Practical Joke - A playful trick employing some physical practice, in which the victim is placed in an embarrassing or disadvantageous position.
There are three things in this life which, if done with consummate skill, are far greater than any other experience you will ever know. Artistic achievement, sexual communion, and practical jokes. 99% of us lack the inspiration and technical proficiency required for creative genius. 99% of us also lack the emotional tools to love another human properly. Ergo, for the vast mass of humanity, the greatest moment of our lives will be the successful execution of a sublime practical joke.
The perfect practical joke...a seamless synchronization of victim, perpetrator(s), and inspiration.
Often the difference between greatness and genius is attention to detail. Jimmy Kimmel once assigned his parental viewers the task of pretending to have eaten all their children's Halloween candy while they slept, and film the results. You think the Weeping Wall is wet? The best entry was from a perverse parent who had the craftiness to leave nothing but a plastic jack-o-lantern full of empty wrappers.
The greatest filmed practical joke might be in reruns on AFV. Two preteen brothers had been allowed to stay up to watch a chainsaw slasher movie. They were so, um, moved by the experience that they slept in the same bed that night, with all the lights on. In the morning, their father crept into the room. He wore a hockey mask, and had a chainsaw. Mom stood in the hallway, filming. Dad stood a few feet away from his sleeping progeny, and let 'er rip. One of the children literally levitated backwards over the headboard, becoming wedged between window and bed, bringing down the venetian blinds in the process. The other, after possibly voiding his fluids, regained the power of speech and shouted, "What is WRONG with you???"
What indeed.
If that's wrong, i don't want to be right.

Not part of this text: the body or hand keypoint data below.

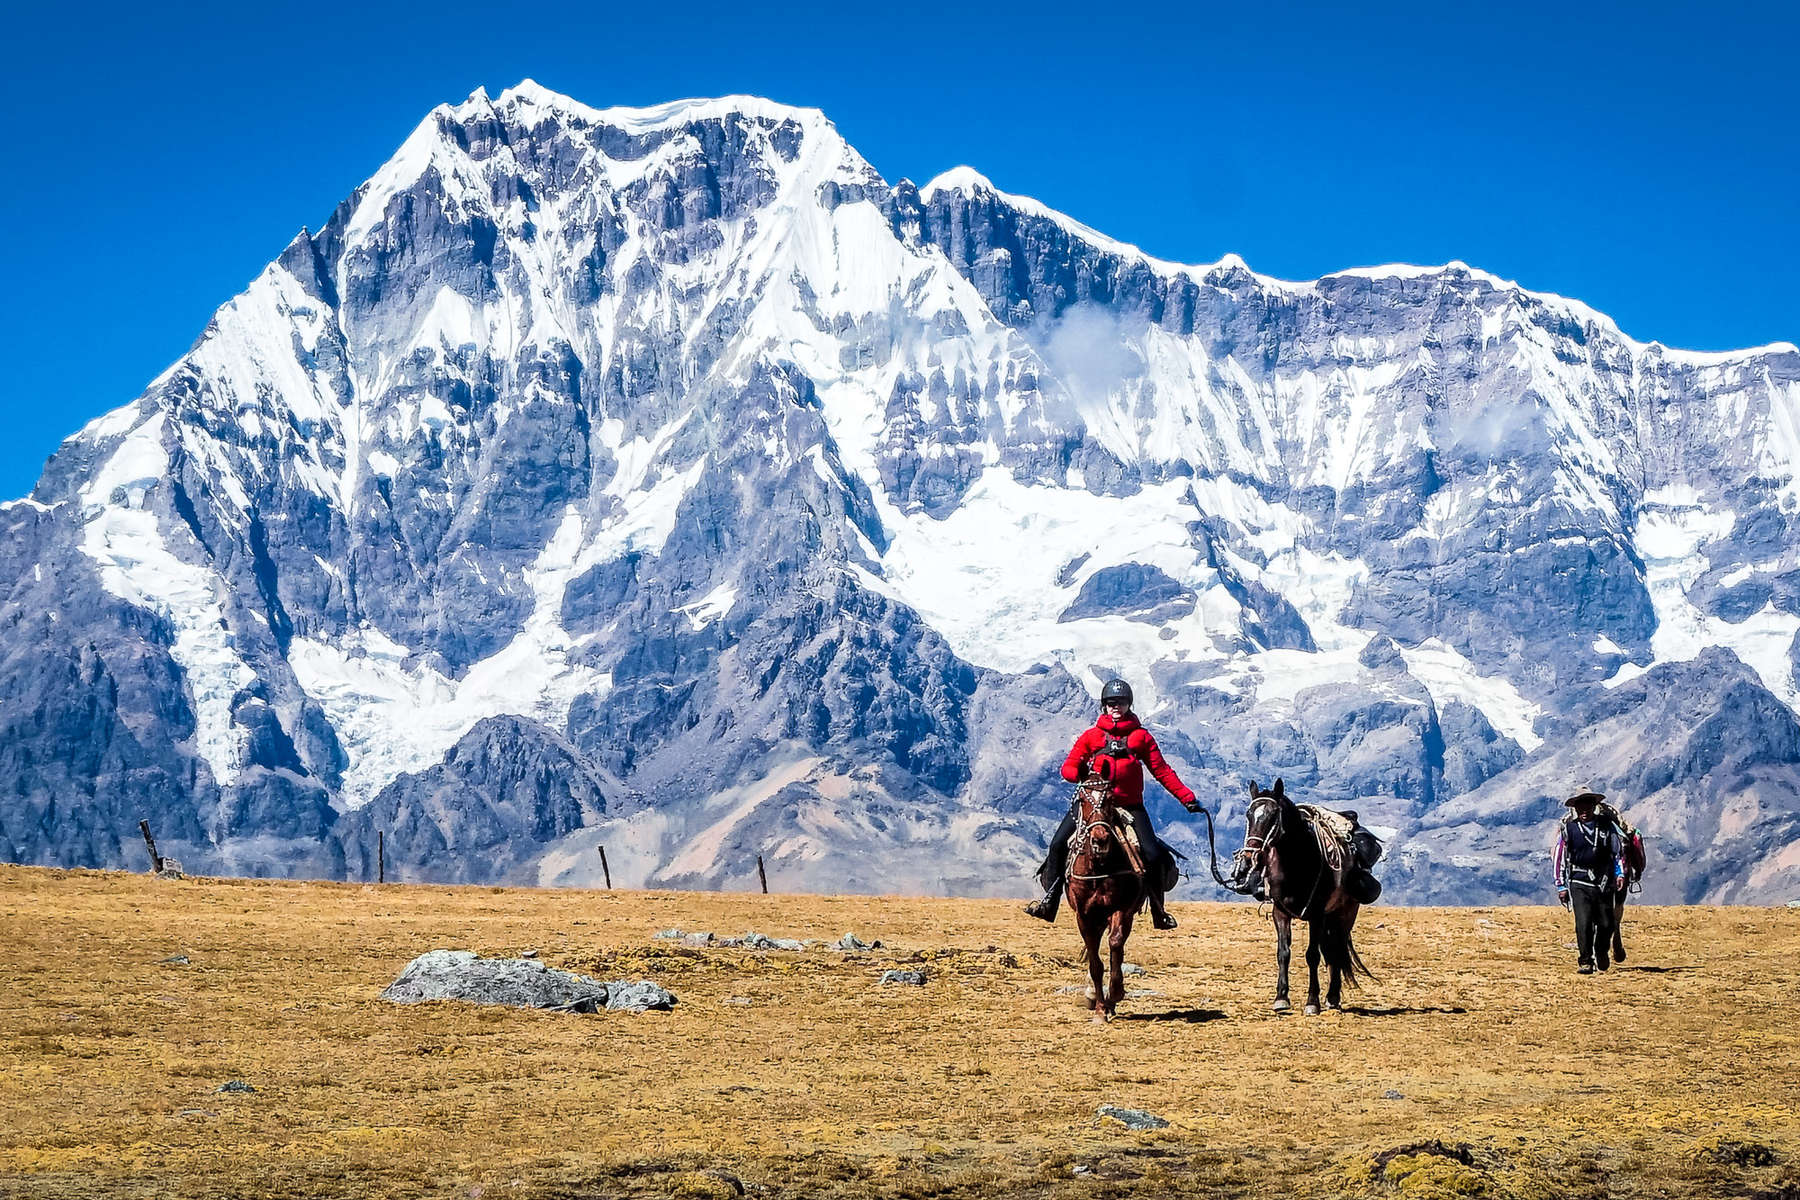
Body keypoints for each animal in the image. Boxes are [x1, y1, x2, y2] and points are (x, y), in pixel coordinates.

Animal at [1058, 780, 1144, 1021]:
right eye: (1082, 800)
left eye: (1110, 799)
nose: (1100, 840)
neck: (1099, 867)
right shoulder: (1084, 915)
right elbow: (1095, 961)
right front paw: (1099, 1008)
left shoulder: (1120, 909)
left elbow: (1115, 943)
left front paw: (1115, 994)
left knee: (1118, 947)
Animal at [1231, 780, 1368, 1014]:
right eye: (1248, 814)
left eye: (1273, 815)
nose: (1248, 860)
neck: (1297, 863)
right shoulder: (1280, 912)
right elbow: (1283, 952)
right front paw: (1281, 998)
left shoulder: (1316, 915)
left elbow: (1312, 955)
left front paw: (1312, 1002)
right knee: (1331, 950)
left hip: (1345, 913)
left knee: (1337, 949)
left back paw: (1333, 996)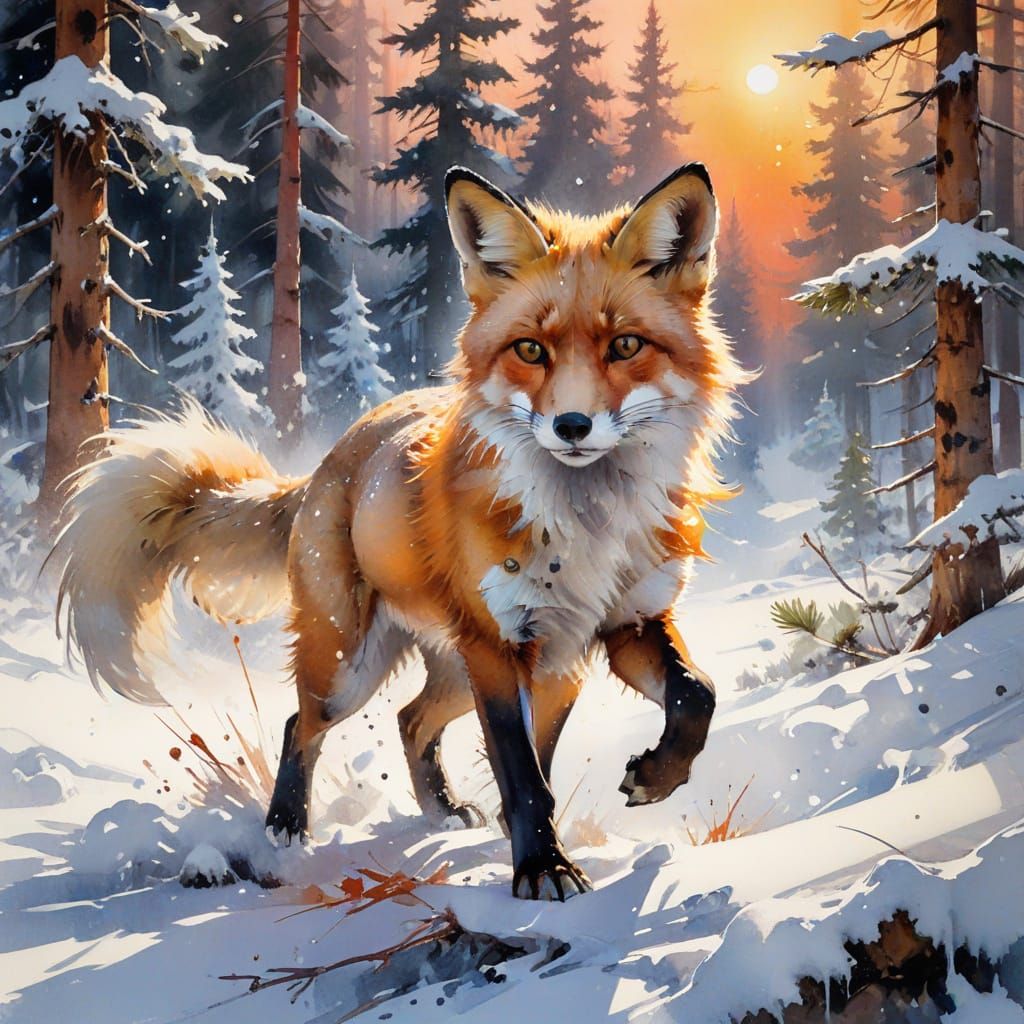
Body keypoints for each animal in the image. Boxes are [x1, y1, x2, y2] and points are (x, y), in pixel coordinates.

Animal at [51, 163, 748, 901]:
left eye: (625, 346)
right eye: (530, 349)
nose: (571, 427)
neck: (586, 525)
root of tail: (336, 453)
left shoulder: (627, 624)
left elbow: (695, 694)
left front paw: (654, 778)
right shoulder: (498, 646)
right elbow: (523, 775)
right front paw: (542, 868)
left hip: (512, 673)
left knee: (412, 720)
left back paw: (443, 812)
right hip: (354, 668)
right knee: (303, 721)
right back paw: (285, 828)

My own contributions to the world's greatest practical jokes are modest, although the day is still young. Taking every piece of furniture and accessory out of my brother Dave's bedroom and recreating the room on the back lawn, that was a nice day. There are two, though, that might merit mention in the halls of greatness. The victim of the first was that very same brother.
The scatologically squeamish may want to excuse themselves now.
We all had household chores to attend to, in our youth. My brother was in charge of the litter box. Every day after school, he did his, uh, duty. I always got home before he did. One day, inspiration struck. I ran to the litter box, dropped my trousers, and, uh, did my duty. I carefully covered the fecal foolery with the odor-absorbing sand, burying it deep.
I found a hiding place, and waited.
He got home, and went straight to his chore. Smothering my chortles, i soon heard him say, "What the...?" It's those blessed seconds between discovery and understanding, that are the holy land for the dedicated practical joker.
He was not amused. Not a bit. For years to come, he scowled any time i mentioned that day. I don't know what the record is for time lapsed before a victim acknowledges greatness, but it was fifteen years before he finally said, "Yeah...that was pretty goddamned funny".
But the greatest practical joke i ever perpetrated was a lightning strike among lightning strikes, the result of a confluence of events that confound the imagination. The thing that made it so one-in-a-million perfect?
I didn't actually do it.
For this kind of event to happen, there has to be a combination of primed territory and an act of randomness that beggars belief. The primed territory was my brother John. In this case, primed meant that he was fully aware of my prankful proclivities, and as a regular target, his guard was always somewhat up.
We were visiting the folks. Dad is a hunter, and we had earlier noticed that in the refrigerator, along with hunks of deer corpse, there was a huge container of deer blood. We didn't know what it was for, and as vegetarians, we probably didn't ask.
The elements gather...
One afternoon, we started preparing a meal. John is a griller, so he was on the driveway under the back deck, getting the grill going. I was relaxing on said deck. Hanging off the side of the deck is a hummingbird feeder. The food in said feeder is red sugar water.
Any guesses yet?
As i'm sitting there, i notice some movement with my peripheral vision. A couple seconds later, i hear a shout of revulsion.
Patched it together? Deer blood in the fridge, and a prankster about?
At precisely the moment John is doodling away, the feeder spontaneously comes apart, loosing all its wet, red contents directly onto the waiting brother below. He says time went into slow motion as the liquid poured over him, and that he experienced a few seconds of relative calm as a clear, deliberate thought passed through his mind - "Well. My brother is pouring deer blood on me." Then he shouts loudly enough to bring the whole house running. His rush of disgust and outrage at my "act"...nothing i could have planned would have come close. Years later, sitting at this computer, i have to wait for my laughter to stop before my fingers can continue typing.
So here's to your best practical joke ever...or just the one that will emerge from your warped mind tomorrow. And if you're not a practical joker...
All the better. You're just the kind of person we're looking for.